Without the pictures, give the records again exactly as they appear.

[Opening Materials provided section]

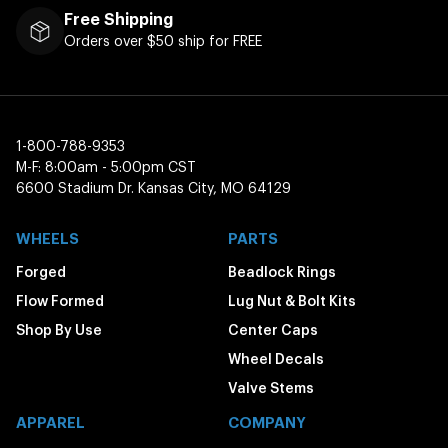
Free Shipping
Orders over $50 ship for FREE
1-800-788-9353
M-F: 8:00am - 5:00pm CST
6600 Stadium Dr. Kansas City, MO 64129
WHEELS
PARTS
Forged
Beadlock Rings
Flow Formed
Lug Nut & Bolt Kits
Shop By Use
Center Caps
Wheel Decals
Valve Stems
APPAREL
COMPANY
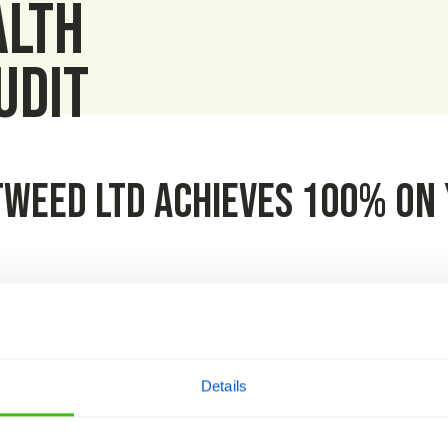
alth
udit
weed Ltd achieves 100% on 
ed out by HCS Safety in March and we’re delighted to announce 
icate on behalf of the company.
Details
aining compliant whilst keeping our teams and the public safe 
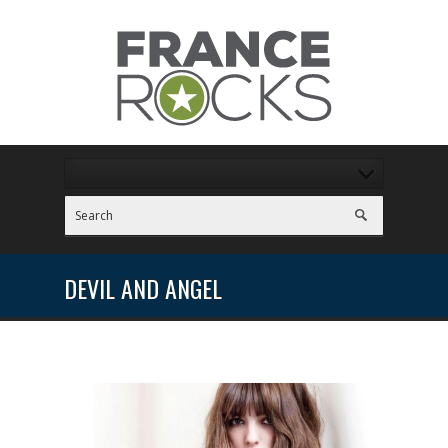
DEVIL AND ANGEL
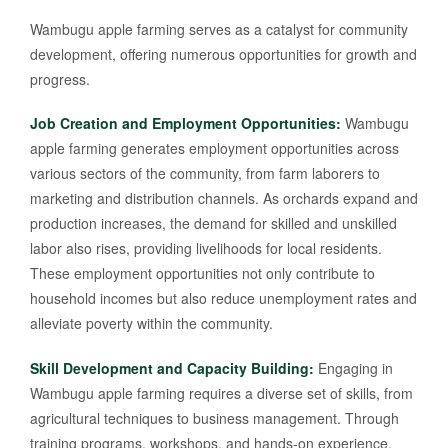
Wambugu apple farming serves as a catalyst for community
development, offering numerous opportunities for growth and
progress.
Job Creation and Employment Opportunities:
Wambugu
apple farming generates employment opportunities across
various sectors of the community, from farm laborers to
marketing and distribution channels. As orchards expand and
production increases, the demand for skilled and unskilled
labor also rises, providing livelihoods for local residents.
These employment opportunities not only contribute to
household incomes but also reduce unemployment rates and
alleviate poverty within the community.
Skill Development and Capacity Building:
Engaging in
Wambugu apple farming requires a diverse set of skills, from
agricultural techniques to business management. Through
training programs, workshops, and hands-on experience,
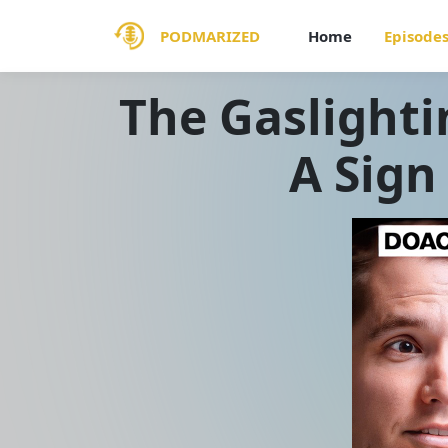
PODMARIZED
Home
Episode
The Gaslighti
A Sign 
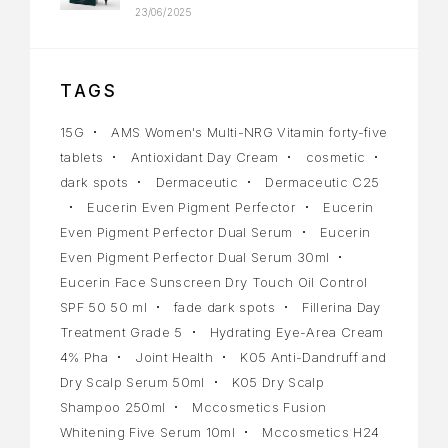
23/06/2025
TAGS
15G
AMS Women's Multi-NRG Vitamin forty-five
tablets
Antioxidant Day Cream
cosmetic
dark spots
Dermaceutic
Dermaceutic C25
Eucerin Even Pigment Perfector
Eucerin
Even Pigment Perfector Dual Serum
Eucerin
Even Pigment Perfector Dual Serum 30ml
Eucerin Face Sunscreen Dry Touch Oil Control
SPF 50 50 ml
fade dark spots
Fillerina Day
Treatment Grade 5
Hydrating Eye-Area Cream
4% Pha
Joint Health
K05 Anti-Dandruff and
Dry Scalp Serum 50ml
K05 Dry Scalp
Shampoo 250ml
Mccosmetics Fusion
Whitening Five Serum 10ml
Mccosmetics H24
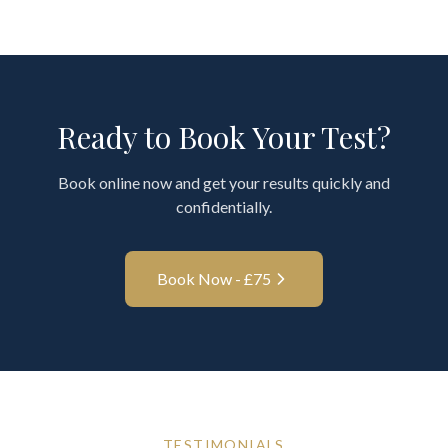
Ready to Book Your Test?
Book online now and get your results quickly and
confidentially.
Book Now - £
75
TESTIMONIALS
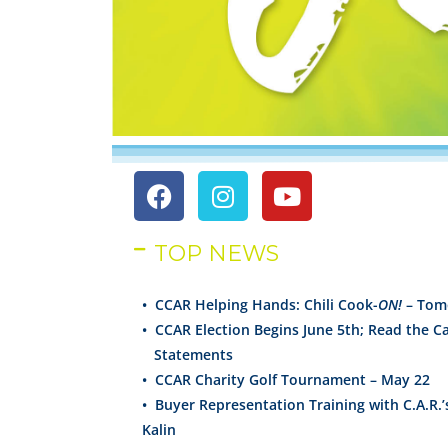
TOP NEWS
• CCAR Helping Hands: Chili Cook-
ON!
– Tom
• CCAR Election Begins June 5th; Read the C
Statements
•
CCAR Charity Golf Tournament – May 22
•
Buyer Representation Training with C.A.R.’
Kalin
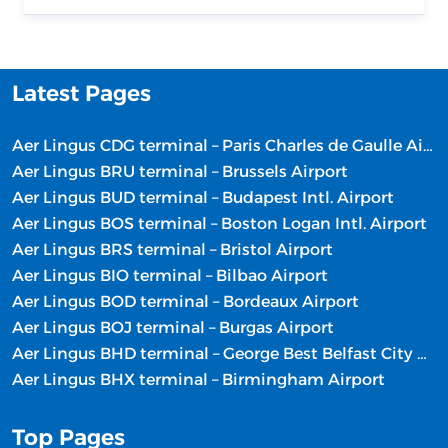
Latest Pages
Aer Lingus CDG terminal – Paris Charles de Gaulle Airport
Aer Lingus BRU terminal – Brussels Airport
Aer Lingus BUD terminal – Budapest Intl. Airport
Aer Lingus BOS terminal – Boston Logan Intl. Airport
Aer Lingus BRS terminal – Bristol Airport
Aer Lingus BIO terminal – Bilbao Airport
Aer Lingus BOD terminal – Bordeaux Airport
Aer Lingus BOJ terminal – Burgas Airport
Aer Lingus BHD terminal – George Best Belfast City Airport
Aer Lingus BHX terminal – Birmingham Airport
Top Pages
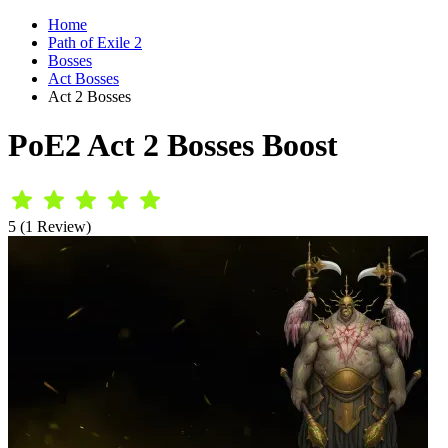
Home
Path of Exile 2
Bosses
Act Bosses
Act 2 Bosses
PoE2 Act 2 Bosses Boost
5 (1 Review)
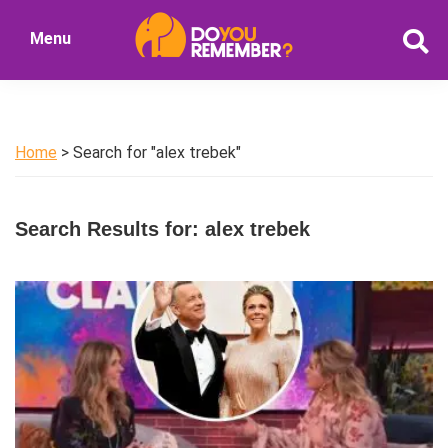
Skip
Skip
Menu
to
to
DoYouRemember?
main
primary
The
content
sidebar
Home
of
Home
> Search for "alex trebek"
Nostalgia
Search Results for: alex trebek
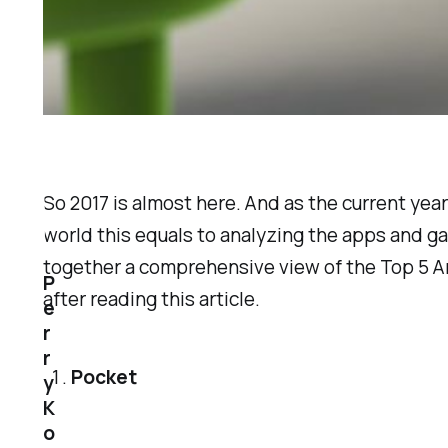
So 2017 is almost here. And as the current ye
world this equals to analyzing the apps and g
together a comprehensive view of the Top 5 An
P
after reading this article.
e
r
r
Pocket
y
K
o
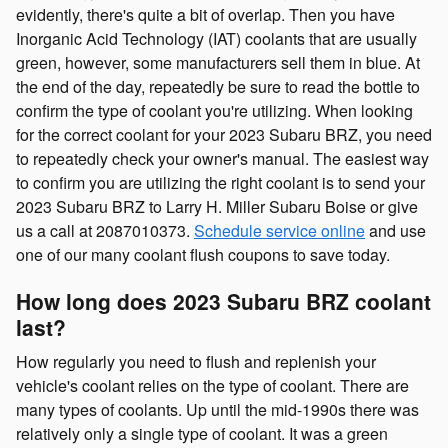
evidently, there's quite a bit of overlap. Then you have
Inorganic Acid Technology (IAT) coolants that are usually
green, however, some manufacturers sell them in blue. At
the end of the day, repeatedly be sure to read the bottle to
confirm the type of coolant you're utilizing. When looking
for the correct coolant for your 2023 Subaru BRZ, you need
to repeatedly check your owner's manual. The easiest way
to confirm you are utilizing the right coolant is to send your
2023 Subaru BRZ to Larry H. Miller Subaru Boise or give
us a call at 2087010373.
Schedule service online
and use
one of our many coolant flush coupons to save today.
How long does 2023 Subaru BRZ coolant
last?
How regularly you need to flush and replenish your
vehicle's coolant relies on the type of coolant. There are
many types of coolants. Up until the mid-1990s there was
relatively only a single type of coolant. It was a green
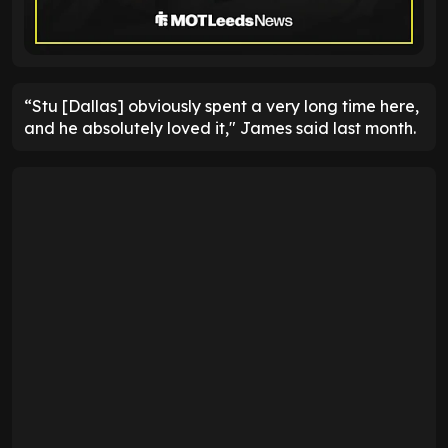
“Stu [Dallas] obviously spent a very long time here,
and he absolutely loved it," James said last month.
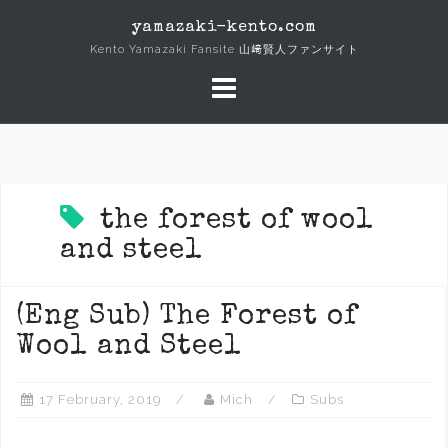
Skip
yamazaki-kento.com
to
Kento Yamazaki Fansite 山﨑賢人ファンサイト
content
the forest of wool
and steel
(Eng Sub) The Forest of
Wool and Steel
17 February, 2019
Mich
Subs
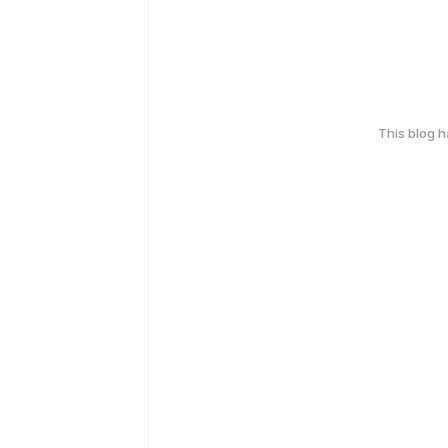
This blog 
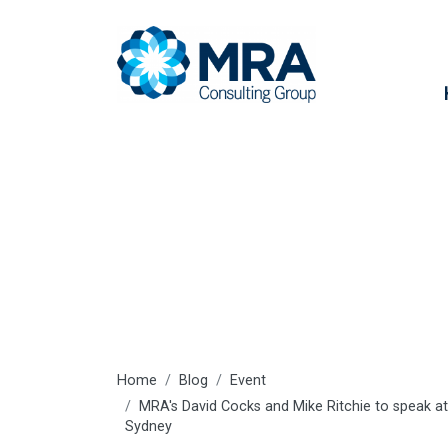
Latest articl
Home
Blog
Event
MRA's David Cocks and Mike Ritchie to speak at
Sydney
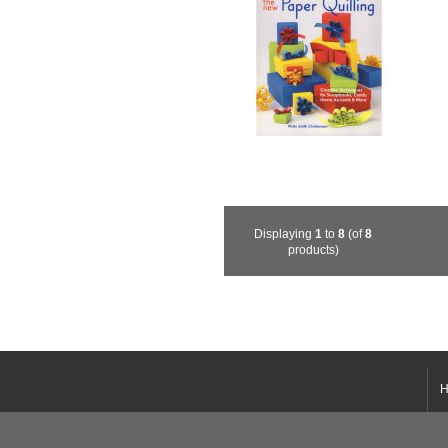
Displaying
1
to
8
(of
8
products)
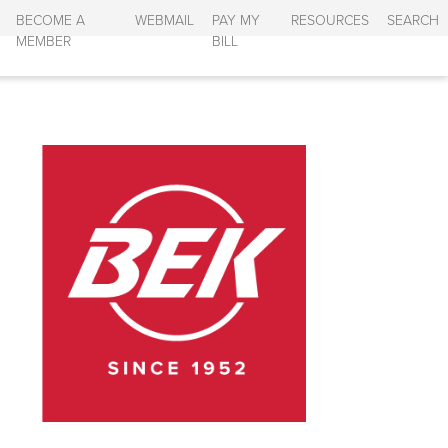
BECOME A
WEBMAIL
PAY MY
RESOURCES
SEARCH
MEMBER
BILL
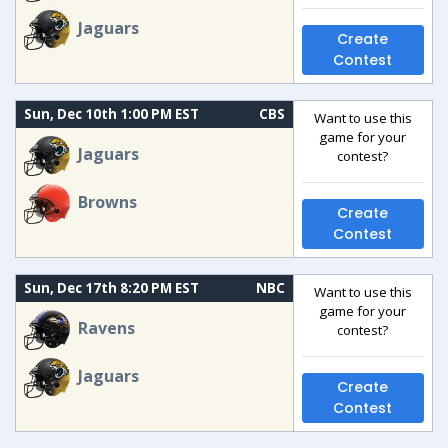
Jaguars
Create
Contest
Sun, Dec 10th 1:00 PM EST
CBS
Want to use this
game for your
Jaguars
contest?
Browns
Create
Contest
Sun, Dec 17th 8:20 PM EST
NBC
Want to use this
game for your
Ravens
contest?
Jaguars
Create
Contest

[Closing Materials provided section]

Output>
Free Shipping
Orders over $50 ship for FREE
1-800-788-9353
M-F: 8:00am - 5:00pm CST
6600 Stadium Dr. Kansas City, MO 64129
WHEELS
PARTS
Forged
Beadlock Rings
Flow Formed
Lug Nut & Bolt Kits
Shop By Use
Center Caps
Wheel Decals
Valve Stems
APPAREL
COMPANY
alth
udit
weed Ltd achieves 100% on 
ed out by HCS Safety in March and we’re delighted to announce 
icate on behalf of the company.
Details
aining compliant whilst keeping our teams and the public safe 
DEVIL AND ANGEL
Wambugu apple farming serves as a catalyst for community
development, offering numerous opportunities for growth and
progress.
Job Creation and Employment Opportunities:
Wambugu
apple farming generates employment opportunities across
various sectors of the community, from farm laborers to
marketing and distribution channels. As orchards expand and
production increases, the demand for skilled and unskilled
labor also rises, providing livelihoods for local residents.
These employment opportunities not only contribute to
household incomes but also reduce unemployment rates and
alleviate poverty within the community.
Skill Development and Capacity Building:
Engaging in
Wambugu apple farming requires a diverse set of skills, from
agricultural techniques to business management. Through
training programs, workshops, and hands-on experience,
PODMARIZED
Home
Episode
The Gaslighti
A Sign 
23/06/2025
TAGS
15G
AMS Women's Multi-NRG Vitamin forty-five
tablets
Antioxidant Day Cream
cosmetic
dark spots
Dermaceutic
Dermaceutic C25
Eucerin Even Pigment Perfector
Eucerin
Even Pigment Perfector Dual Serum
Eucerin
Even Pigment Perfector Dual Serum 30ml
Eucerin Face Sunscreen Dry Touch Oil Control
SPF 50 50 ml
fade dark spots
Fillerina Day
Treatment Grade 5
Hydrating Eye-Area Cream
4% Pha
Joint Health
K05 Anti-Dandruff and
Dry Scalp Serum 50ml
K05 Dry Scalp
Shampoo 250ml
Mccosmetics Fusion
Whitening Five Serum 10ml
Mccosmetics H24
Ready to Book Your Test?
Book online now and get your results quickly and
confidentially.
Book Now - £
75
TESTIMONIALS
TOP NEWS
• CCAR Helping Hands: Chili Cook-
ON!
– Tom
• CCAR Election Begins June 5th; Read the C
Statements
•
CCAR Charity Golf Tournament – May 22
•
Buyer Representation Training with C.A.R.’
Kalin
Latest Pages
Aer Lingus CDG terminal – Paris Charles de Gaulle Airport
Aer Lingus BRU terminal – Brussels Airport
Aer Lingus BUD terminal – Budapest Intl. Airport
Aer Lingus BOS terminal – Boston Logan Intl. Airport
Aer Lingus BRS terminal – Bristol Airport
Aer Lingus BIO terminal – Bilbao Airport
Aer Lingus BOD terminal – Bordeaux Airport
Aer Lingus BOJ terminal – Burgas Airport
Aer Lingus BHD terminal – George Best Belfast City Airport
Aer Lingus BHX terminal – Birmingham Airport
Top Pages
Home
Path of Exile 2
Bosses
Act Bosses
Act 2 Bosses
PoE2 Act 2 Bosses Boost
5 (1 Review)
Skip
Skip
Menu
to
to
DoYouRemember?
main
primary
The
content
sidebar
Home
of
Home
> Search for "alex trebek"
Nostalgia
Search Results for: alex trebek
So 2017 is almost here. And as the current ye
world this equals to analyzing the apps and g
together a comprehensive view of the Top 5 An
P
after reading this article.
e
r
r
Pocket
y
K
o
evidently, there's quite a bit of overlap. Then you have
Inorganic Acid Technology (IAT) coolants that are usually
green, however, some manufacturers sell them in blue. At
the end of the day, repeatedly be sure to read the bottle to
confirm the type of coolant you're utilizing. When looking
for the correct coolant for your 2023 Subaru BRZ, you need
to repeatedly check your owner's manual. The easiest way
to confirm you are utilizing the right coolant is to send your
2023 Subaru BRZ to Larry H. Miller Subaru Boise or give
us a call at 2087010373.
Schedule service online
and use
one of our many coolant flush coupons to save today.
How long does 2023 Subaru BRZ coolant
last?
How regularly you need to flush and replenish your
vehicle's coolant relies on the type of coolant. There are
many types of coolants. Up until the mid-1990s there was
relatively only a single type of coolant. It was a green
“Stu [Dallas] obviously spent a very long time here,
and he absolutely loved it," James said last month.
Skip
yamazaki-kento.com
to
Kento Yamazaki Fansite 山﨑賢人ファンサイト
content
the forest of wool
and steel
(Eng Sub) The Forest of
Wool and Steel
17 February, 2019
Mich
Subs
This blog 
Latest articl
Home
Blog
Event
MRA's David Cocks and Mike Ritchie to speak at
Sydney
Displaying
1
to
8
(of
8
products)
BECOME A
WEBMAIL
PAY MY
RESOURCES
SEARCH
MEMBER
BILL
Jaguars
Create
Contest
Sun, Dec 10th 1:00 PM EST
CBS
Want to use this
game for your
Jaguars
contest?
Browns
Create
Contest
Sun, Dec 17th 8:20 PM EST
NBC
Want to use this
game for your
Ravens
contest?
Jaguars
Create
Contest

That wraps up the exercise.